Some 16 years later a downtrodden Bob is seen as a disheveled, not functioning, paranoid, middle-aged man hiding in the mountains as a single parent with his self-reliant 16-year-old daughter Willa (Chase Infiniti). She may not even be his, and can’t stand him because he’s an old fool who doesn’t care about her needs and is no longer involved in the revolution. Fortunately, she can survive on her own after trained in the martial arts by a laidback small business owner (Benicio del Toro), in town, who acts on his own to free the imprisoned immigrants.
Meanwhile the sicko Lockjaw is relentlessly rounding up those who have gone underground from the French 75, and is closing in on Bob.

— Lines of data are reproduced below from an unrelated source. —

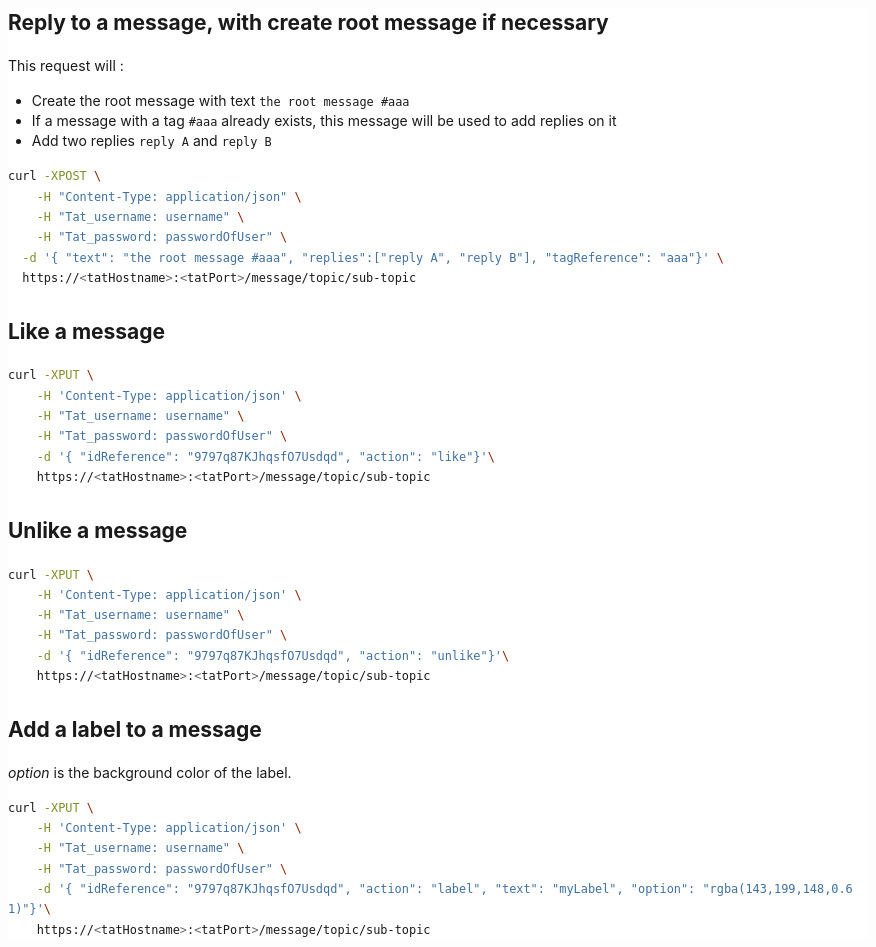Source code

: ## Reply to a message, with create root message if necessary

This request will :

* Create the root message with text `the root message #aaa`
* If a message with a tag `#aaa` already exists, this message will be used to add replies on it
* Add two replies `reply A` and `reply B`

```bash
curl -XPOST \
    -H "Content-Type: application/json" \
    -H "Tat_username: username" \
    -H "Tat_password: passwordOfUser" \
  -d '{ "text": "the root message #aaa", "replies":["reply A", "reply B"], "tagReference": "aaa"}' \
  https://<tatHostname>:<tatPort>/message/topic/sub-topic
```

## Like a message
```bash
curl -XPUT \
    -H 'Content-Type: application/json' \
    -H "Tat_username: username" \
    -H "Tat_password: passwordOfUser" \
	-d '{ "idReference": "9797q87KJhqsfO7Usdqd", "action": "like"}'\
	https://<tatHostname>:<tatPort>/message/topic/sub-topic
```

## Unlike a message
```bash
curl -XPUT \
    -H 'Content-Type: application/json' \
    -H "Tat_username: username" \
    -H "Tat_password: passwordOfUser" \
	-d '{ "idReference": "9797q87KJhqsfO7Usdqd", "action": "unlike"}'\
	https://<tatHostname>:<tatPort>/message/topic/sub-topic
```

## Add a label to a message
*option* is the background color of the label.

```bash
curl -XPUT \
    -H 'Content-Type: application/json' \
    -H "Tat_username: username" \
    -H "Tat_password: passwordOfUser" \
	-d '{ "idReference": "9797q87KJhqsfO7Usdqd", "action": "label", "text": "myLabel", "option": "rgba(143,199,148,0.61)"}'\
	https://<tatHostname>:<tatPort>/message/topic/sub-topic
```
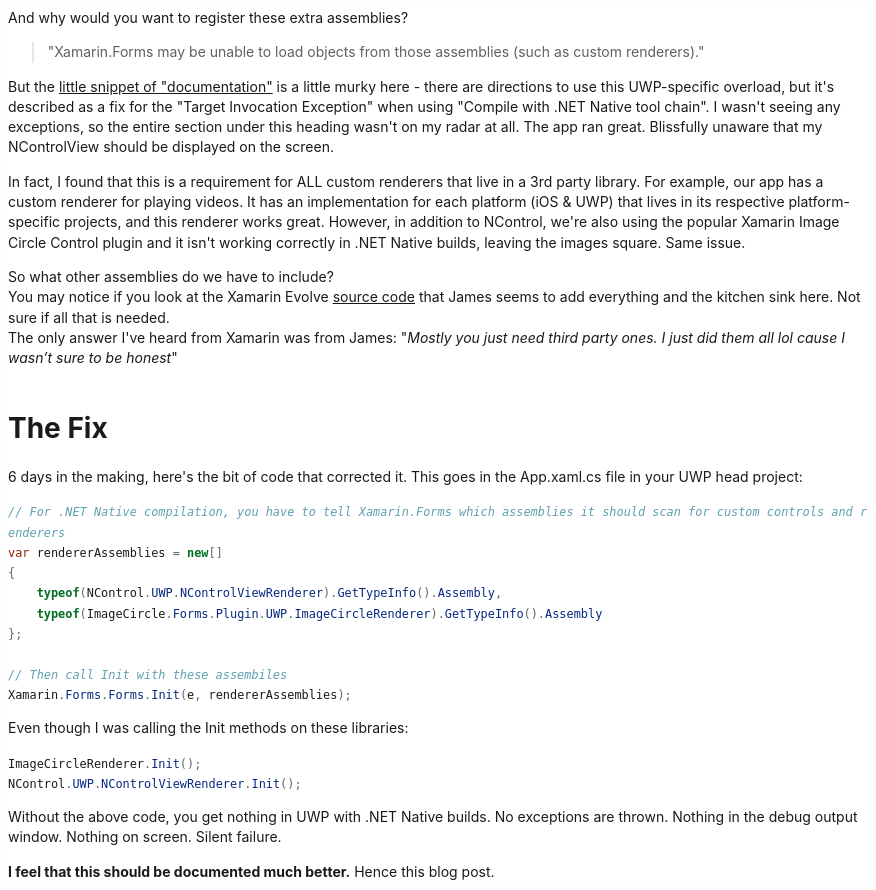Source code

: And why would you want to register these extra assemblies?

> "Xamarin.Forms may be unable to load objects from those assemblies (such as custom renderers)."  

But the [little snippet of "documentation"](https://developer.xamarin.com/guides/xamarin-forms/platform-features/windows/installation/universal/#Troubleshooting) is a little murky here - there are directions to use this UWP-specific overload, but it's described as a fix for the "Target Invocation Exception" when using "Compile with .NET Native tool chain".  I wasn't seeing any exceptions, so the entire section under this heading wasn't on my radar at all.  The app ran great.  Blissfully unaware that my NControlView should be displayed on the screen.

In fact, I found that this is a requirement for ALL custom renderers that live in a 3rd party library.  For example, our app has a custom renderer for playing videos.  It has an implementation for each platform (iOS & UWP) that lives in its respective platform-specific projects, and this renderer works great.  However, in addition to NControl, we're also using the popular Xamarin Image Circle Control plugin and it isn't working correctly in .NET Native builds, leaving the images square.  Same issue.

So what other assemblies do we have to include?  
You may notice if you look at the Xamarin Evolve [source code](https://github.com/xamarinhq/app-evolve/blob/master/src/XamarinEvolve.UWP/App.xaml.cs#L92) that James seems to add everything and the kitchen sink here. Not sure if all that is needed.  
The only answer I've heard from Xamarin was from James: "_Mostly you just need third party ones. I just did them all lol cause I wasn’t sure to be honest_"


# The Fix

6 days in the making, here's the bit of code that corrected it.  This goes in the App.xaml.cs file in your UWP head project:

```csharp
// For .NET Native compilation, you have to tell Xamarin.Forms which assemblies it should scan for custom controls and renderers
var rendererAssemblies = new[]
{
    typeof(NControl.UWP.NControlViewRenderer).GetTypeInfo().Assembly,
    typeof(ImageCircle.Forms.Plugin.UWP.ImageCircleRenderer).GetTypeInfo().Assembly
};
	
// Then call Init with these assembiles
Xamarin.Forms.Forms.Init(e, rendererAssemblies);
```

Even though I was calling the Init methods on these libraries:

```csharp
ImageCircleRenderer.Init();
NControl.UWP.NControlViewRenderer.Init();
```    

Without the above code, you get nothing in UWP with .NET Native builds.  No exceptions are thrown.  Nothing in the debug output window.  Nothing on screen.  Silent failure.


**I feel that this should be documented much better.**  Hence this blog post.
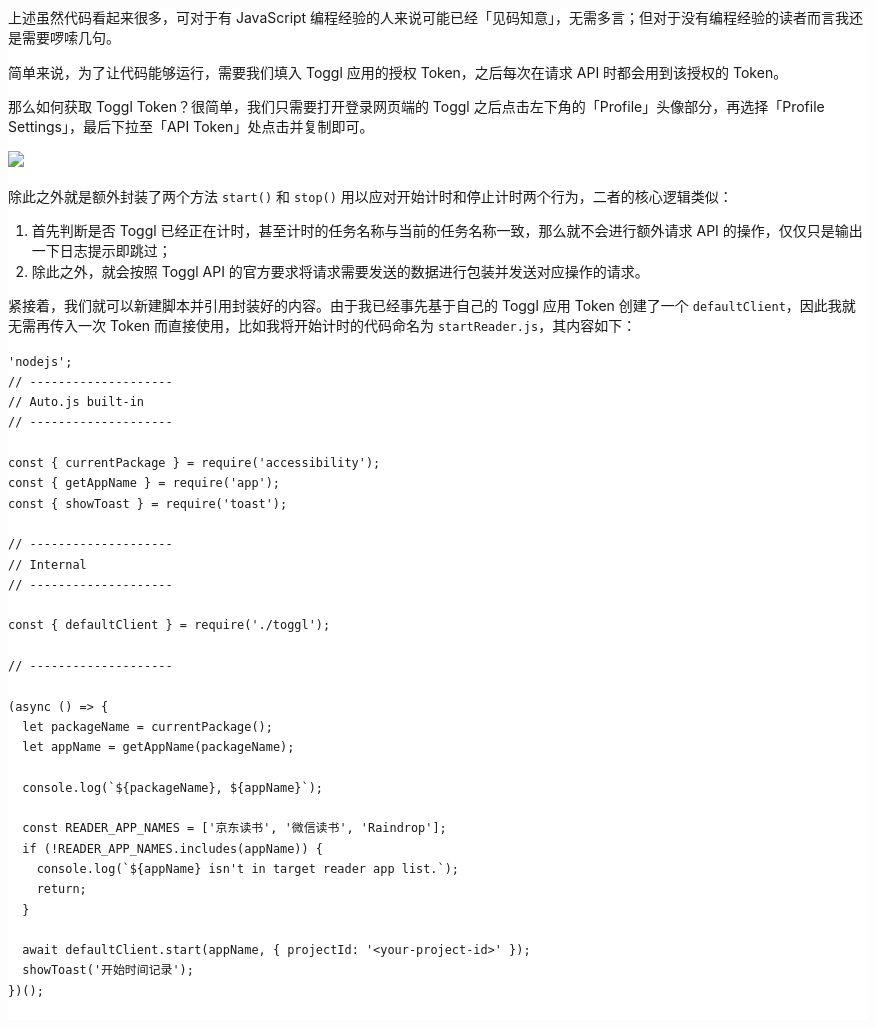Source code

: 上述虽然代码看起来很多，可对于有 JavaScript 编程经验的人来说可能已经「见码知意」，无需多言；但对于没有编程经验的读者而言我还是需要啰嗦几句。

简单来说，为了让代码能够运行，需要我们填入 Toggl 应用的授权 Token，之后每次在请求 API 时都会用到该授权的 Token。

那么如何获取 Toggl Token？很简单，我们只需要打开登录网页端的 Toggl 之后点击左下角的「Profile」头像部分，再选择「Profile Settings」，最后下拉至「API Token」处点击并复制即可。

![](https://cdn.sspai.com/editor/u_/cdlke6lb34tcd6q36fc0)

除此之外就是额外封装了两个方法 `start()` 和 `stop()` 用以应对开始计时和停止计时两个行为，二者的核心逻辑类似：

1.  首先判断是否 Toggl 已经正在计时，甚至计时的任务名称与当前的任务名称一致，那么就不会进行额外请求 API 的操作，仅仅只是输出一下日志提示即跳过；
2.  除此之外，就会按照 Toggl API 的官方要求将请求需要发送的数据进行包装并发送对应操作的请求。

紧接着，我们就可以新建脚本并引用封装好的内容。由于我已经事先基于自己的 Toggl 应用 Token 创建了一个 `defaultClient`，因此我就无需再传入一次 Token 而直接使用，比如我将开始计时的代码命名为 `startReader.js`，其内容如下：

```
'nodejs';
// --------------------
// Auto.js built-in
// --------------------

const { currentPackage } = require('accessibility');
const { getAppName } = require('app');
const { showToast } = require('toast');

// --------------------
// Internal
// --------------------

const { defaultClient } = require('./toggl');

// --------------------

(async () => {
  let packageName = currentPackage();
  let appName = getAppName(packageName);

  console.log(`${packageName}, ${appName}`);

  const READER_APP_NAMES = ['京东读书', '微信读书', 'Raindrop'];
  if (!READER_APP_NAMES.includes(appName)) {
    console.log(`${appName} isn't in target reader app list.`);
    return;
  }

  await defaultClient.start(appName, { projectId: '<your-project-id>' });
  showToast('开始时间记录');
})();


```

The movie might be viewed by some as a rallying cry for a better future for the country, one without such hatred and divisiveness. Its target audience are liberals and free-thinkers who are questioning the current horror story that has swept across the American landscape because of the spineless politicians unwilling to stop a would-be despot leader from breaking the law it took an oath to protect.
It’s faultlessly acted and crafted, and intelligently thought out. It may be upsetting for some to see how close America is to losing its democracy, but that is the reality.
Besides its powerful story about an underground movement existing to fight the fascists and preserve our humanity, it features Jonny Greenwood’s catchy unique modern-day musical score, mind-blowing photography from Michael Bauman and, among many exciting set pieces, an outstanding roller-coaster car chase on a hill. It’s a political thriller for contemporary times that tries to reassure us that even if the establishment seems to be losing the fight to hold onto our democracy, there’s an underground of anonymous revolutionists who are willing to fight for freedom no matter its cost or how great is the challenge.